Re: [PATCH v2 2/5] x86/kexec: do unconditional WBINVD in relocate_kernel()

From: Tom Lendacky
Date: Fri Mar 22 2024 - 10:51:07 EST


On 3/22/24 05:40, Kirill A. Shutemov wrote:
On Thu, Mar 21, 2024 at 04:02:11PM -0500, Tom Lendacky wrote:
On 3/20/24 18:10, Kirill A. Shutemov wrote:
On Thu, Mar 21, 2024 at 09:48:28AM +1300, Huang, Kai wrote:

Hi Tom,

I am not aware of kexec() support status for SEV-ES/SEV-SNP guests.
Does patch 1 break them?

SNP guests can kexec with some patches that are currently in process
around shared to private memory conversions. ES guests can only kexec
with a single vCPU. There was a recent patch series to add support for
multiple vCPUs.

Patch #1 doesn't break either ES or SNP because we still have an IDT and
traditional kernel addressing in place, so the #VC can be handled.

How about plain SEV guest?


Whereas patch #2 has switched to identity mapping and removed the IDT,
so a #VC causes a triple fault.

That makes sense. Thanks.

Hi Kirill,

Does TDX guest have similar behaviour -- that WBINVD in stop_this_cpu() can
be handled although it causes #VE, while WBINVD in relocate_kernel() will
just triple fault the guest?

No. We never handle WBINVD #VE. Guest cannot handle WBINVD itself and the
only option is to ask host to do this. We cannot guarantee host will do

Is the WBINVD performed or ignored in that case?

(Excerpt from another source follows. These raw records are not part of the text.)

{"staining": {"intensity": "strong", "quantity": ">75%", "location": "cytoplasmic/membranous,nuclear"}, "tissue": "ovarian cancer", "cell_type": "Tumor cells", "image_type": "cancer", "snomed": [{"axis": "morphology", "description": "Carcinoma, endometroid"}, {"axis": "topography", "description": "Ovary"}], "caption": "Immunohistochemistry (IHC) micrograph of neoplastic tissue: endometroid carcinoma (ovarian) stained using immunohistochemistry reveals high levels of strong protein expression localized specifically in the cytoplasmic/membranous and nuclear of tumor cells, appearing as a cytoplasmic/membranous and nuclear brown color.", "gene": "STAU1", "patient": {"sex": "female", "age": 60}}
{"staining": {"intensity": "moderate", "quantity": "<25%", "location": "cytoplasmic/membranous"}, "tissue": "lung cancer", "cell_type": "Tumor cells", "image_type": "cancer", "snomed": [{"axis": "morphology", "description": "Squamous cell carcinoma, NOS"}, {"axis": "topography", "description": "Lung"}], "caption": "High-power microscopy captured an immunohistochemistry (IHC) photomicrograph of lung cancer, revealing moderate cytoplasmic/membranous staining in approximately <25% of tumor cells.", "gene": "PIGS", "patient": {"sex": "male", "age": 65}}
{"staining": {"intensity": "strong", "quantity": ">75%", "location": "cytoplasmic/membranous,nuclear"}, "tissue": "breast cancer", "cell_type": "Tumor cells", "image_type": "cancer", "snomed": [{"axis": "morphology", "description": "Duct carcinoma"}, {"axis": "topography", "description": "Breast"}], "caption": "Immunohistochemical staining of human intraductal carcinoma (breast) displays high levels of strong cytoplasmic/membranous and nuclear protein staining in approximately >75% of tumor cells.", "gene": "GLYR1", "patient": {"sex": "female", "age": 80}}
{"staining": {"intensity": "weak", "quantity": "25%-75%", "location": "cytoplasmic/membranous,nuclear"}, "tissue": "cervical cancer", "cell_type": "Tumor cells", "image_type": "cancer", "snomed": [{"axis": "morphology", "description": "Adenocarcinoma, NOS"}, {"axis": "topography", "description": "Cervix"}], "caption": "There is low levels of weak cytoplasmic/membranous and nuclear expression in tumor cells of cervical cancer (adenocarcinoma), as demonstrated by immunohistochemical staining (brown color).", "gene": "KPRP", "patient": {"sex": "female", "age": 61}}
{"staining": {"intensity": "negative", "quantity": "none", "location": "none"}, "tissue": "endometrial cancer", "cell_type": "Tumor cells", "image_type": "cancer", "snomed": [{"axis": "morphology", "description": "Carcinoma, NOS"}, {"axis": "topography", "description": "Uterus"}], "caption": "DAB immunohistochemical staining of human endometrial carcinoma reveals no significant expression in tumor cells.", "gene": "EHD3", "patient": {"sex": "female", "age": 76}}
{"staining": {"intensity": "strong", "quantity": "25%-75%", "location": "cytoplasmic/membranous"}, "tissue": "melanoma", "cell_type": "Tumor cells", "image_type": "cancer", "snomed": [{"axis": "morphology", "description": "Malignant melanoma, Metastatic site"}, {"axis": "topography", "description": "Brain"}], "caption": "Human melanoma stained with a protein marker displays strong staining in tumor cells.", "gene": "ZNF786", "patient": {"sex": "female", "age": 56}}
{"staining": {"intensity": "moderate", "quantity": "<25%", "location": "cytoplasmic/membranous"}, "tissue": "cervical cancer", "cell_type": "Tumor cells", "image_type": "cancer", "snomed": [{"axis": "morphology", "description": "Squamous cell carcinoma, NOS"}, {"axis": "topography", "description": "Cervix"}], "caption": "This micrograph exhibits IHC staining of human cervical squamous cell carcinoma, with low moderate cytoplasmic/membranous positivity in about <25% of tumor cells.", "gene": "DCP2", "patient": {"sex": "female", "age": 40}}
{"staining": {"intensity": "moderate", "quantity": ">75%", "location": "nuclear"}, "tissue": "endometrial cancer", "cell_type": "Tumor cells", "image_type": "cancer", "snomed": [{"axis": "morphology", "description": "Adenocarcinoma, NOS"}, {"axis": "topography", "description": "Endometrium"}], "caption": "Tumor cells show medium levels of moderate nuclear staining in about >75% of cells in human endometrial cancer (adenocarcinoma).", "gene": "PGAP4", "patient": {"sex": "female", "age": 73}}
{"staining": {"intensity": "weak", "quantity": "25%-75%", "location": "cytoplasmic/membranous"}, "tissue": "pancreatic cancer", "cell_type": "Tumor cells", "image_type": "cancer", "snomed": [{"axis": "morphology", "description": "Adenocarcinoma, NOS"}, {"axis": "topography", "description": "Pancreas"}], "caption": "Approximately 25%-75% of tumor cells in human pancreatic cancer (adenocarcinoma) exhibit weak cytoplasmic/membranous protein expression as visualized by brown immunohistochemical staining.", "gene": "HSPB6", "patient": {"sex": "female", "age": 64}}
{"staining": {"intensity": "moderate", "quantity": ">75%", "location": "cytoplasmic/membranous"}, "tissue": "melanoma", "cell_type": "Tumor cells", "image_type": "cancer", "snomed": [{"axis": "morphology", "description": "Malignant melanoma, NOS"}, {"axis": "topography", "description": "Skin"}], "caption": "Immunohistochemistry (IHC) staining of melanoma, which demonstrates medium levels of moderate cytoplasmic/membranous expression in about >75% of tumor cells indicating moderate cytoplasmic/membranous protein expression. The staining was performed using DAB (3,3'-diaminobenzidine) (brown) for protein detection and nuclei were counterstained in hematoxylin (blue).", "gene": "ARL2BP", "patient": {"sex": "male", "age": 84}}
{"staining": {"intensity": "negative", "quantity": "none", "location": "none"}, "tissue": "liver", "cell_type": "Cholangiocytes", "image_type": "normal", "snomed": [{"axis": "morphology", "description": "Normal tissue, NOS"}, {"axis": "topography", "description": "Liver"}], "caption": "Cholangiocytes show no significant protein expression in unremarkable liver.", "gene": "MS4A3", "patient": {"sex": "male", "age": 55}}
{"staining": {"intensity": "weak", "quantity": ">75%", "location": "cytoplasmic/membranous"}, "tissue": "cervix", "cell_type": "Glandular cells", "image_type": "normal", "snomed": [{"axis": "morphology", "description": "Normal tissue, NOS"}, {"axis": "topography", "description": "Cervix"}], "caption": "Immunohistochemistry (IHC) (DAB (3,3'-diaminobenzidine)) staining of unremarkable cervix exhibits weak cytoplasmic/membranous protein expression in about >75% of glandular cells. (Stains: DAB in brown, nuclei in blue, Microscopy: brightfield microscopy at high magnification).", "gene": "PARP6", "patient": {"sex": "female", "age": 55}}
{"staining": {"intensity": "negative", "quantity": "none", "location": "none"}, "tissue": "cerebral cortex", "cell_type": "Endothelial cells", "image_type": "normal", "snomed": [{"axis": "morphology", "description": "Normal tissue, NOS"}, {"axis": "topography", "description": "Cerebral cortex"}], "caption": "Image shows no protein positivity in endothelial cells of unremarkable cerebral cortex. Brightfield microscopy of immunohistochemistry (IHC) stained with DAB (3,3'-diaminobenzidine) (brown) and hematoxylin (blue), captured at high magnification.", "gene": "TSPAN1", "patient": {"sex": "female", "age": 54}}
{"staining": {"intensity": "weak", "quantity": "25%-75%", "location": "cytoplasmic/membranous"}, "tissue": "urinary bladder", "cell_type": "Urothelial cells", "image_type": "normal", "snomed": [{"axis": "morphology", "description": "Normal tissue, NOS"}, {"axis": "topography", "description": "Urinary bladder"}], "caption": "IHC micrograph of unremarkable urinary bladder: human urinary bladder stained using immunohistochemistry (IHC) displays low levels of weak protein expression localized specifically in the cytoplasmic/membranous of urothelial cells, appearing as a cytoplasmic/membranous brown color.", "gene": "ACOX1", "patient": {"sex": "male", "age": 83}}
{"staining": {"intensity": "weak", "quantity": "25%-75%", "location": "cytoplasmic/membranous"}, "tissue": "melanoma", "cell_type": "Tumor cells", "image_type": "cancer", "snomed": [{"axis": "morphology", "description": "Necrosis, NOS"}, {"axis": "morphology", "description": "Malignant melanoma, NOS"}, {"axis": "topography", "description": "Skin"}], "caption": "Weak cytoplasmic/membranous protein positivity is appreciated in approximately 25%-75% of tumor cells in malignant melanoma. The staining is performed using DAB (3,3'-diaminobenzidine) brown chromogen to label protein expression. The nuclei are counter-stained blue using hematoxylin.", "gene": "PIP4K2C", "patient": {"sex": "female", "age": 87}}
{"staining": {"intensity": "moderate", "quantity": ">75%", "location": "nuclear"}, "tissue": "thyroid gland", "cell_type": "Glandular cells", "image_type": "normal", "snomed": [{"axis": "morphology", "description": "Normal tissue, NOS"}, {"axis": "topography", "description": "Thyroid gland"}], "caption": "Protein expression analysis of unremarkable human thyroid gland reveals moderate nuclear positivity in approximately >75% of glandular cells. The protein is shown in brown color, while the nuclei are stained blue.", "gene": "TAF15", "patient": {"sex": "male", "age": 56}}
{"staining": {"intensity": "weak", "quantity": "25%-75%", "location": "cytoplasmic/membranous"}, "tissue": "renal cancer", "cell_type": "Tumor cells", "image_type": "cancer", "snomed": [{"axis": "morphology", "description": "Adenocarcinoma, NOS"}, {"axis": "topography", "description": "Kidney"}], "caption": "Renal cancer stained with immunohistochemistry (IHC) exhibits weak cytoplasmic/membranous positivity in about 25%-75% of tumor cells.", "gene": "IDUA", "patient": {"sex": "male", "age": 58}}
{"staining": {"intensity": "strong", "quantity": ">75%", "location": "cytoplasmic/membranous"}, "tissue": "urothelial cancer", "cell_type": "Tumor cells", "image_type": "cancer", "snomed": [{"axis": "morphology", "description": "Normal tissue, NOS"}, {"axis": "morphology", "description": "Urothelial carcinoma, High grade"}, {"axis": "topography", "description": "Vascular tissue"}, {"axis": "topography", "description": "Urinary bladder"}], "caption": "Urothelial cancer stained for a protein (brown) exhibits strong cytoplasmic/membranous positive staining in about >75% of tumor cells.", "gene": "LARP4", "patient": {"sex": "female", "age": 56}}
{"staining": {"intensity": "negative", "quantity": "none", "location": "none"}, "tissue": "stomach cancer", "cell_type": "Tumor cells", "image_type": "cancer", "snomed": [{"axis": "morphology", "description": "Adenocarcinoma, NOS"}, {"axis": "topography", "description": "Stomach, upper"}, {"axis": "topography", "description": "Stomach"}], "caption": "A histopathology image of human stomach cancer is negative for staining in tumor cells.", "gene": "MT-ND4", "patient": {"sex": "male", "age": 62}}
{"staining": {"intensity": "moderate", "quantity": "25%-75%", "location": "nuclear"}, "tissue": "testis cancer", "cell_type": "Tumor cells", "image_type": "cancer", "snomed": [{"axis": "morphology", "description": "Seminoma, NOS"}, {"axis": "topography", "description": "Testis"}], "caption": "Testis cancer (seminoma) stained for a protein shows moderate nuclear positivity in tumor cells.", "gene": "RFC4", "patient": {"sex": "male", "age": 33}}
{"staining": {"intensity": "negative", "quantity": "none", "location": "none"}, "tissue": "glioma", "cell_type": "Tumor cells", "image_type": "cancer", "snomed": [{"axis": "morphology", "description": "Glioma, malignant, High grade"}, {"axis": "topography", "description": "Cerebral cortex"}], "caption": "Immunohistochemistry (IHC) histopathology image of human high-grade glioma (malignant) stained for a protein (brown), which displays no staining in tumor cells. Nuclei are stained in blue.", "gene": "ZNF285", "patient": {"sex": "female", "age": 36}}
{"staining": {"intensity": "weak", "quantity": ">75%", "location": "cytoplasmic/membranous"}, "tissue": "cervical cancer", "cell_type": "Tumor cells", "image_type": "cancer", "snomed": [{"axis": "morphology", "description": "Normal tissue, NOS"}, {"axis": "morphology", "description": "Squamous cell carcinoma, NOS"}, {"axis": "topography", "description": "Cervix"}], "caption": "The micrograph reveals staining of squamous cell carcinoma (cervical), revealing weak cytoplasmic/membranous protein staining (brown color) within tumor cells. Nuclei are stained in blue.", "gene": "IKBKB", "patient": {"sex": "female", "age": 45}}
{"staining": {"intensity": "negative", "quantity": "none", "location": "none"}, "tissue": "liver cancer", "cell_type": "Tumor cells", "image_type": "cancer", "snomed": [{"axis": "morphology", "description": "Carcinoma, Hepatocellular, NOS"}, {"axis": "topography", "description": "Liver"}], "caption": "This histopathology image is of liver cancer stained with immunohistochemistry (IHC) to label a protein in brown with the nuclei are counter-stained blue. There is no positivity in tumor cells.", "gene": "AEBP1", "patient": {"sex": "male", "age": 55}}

We crash the guest if it tries to use WBINVD. There's no legitimate reason
for it.

anything useful with the request. I guess it can be potential attack
vector if host strategically ignores WBINVD to induce bad guest behaviour.

With SNP, memory is coherent so there isn't a need for a WBINVD within a
guest and so issuing it should not be an issue whether the hypervisor
performs the operation or not. I don't know what can happen in the case
where, say, you have a non-coherent TDISP device attached or such, but that
would be very unusual/unlikely.

Looks like SNP is in the same position as TDX.

And it is not good from host PoV either. If it does WBINVD on every guest
request we get guest->host DoS attack possibility.

Yeah, that can happen today, regardless of the type of VM running.


Tom, I am curious, how do you deal with these problems?

If the WBINVD is being intercepted, then it will generate a #VC and we use
the GHCB protocol to communicate that back to the hypervisor to handle.

I would argue that forwarding it to hypervisor is worse than crashing. It
gives false sense of doing something. Hypervisor is outside TCB and
considered hostile.

Since the memory is coherent, it really doesn't matter what the hypervisor does in regards to WBINVD (ignore it or perform it). And the hypervisor can do anything it wants on any exit, regardless of this intercept.

Thanks,
Tom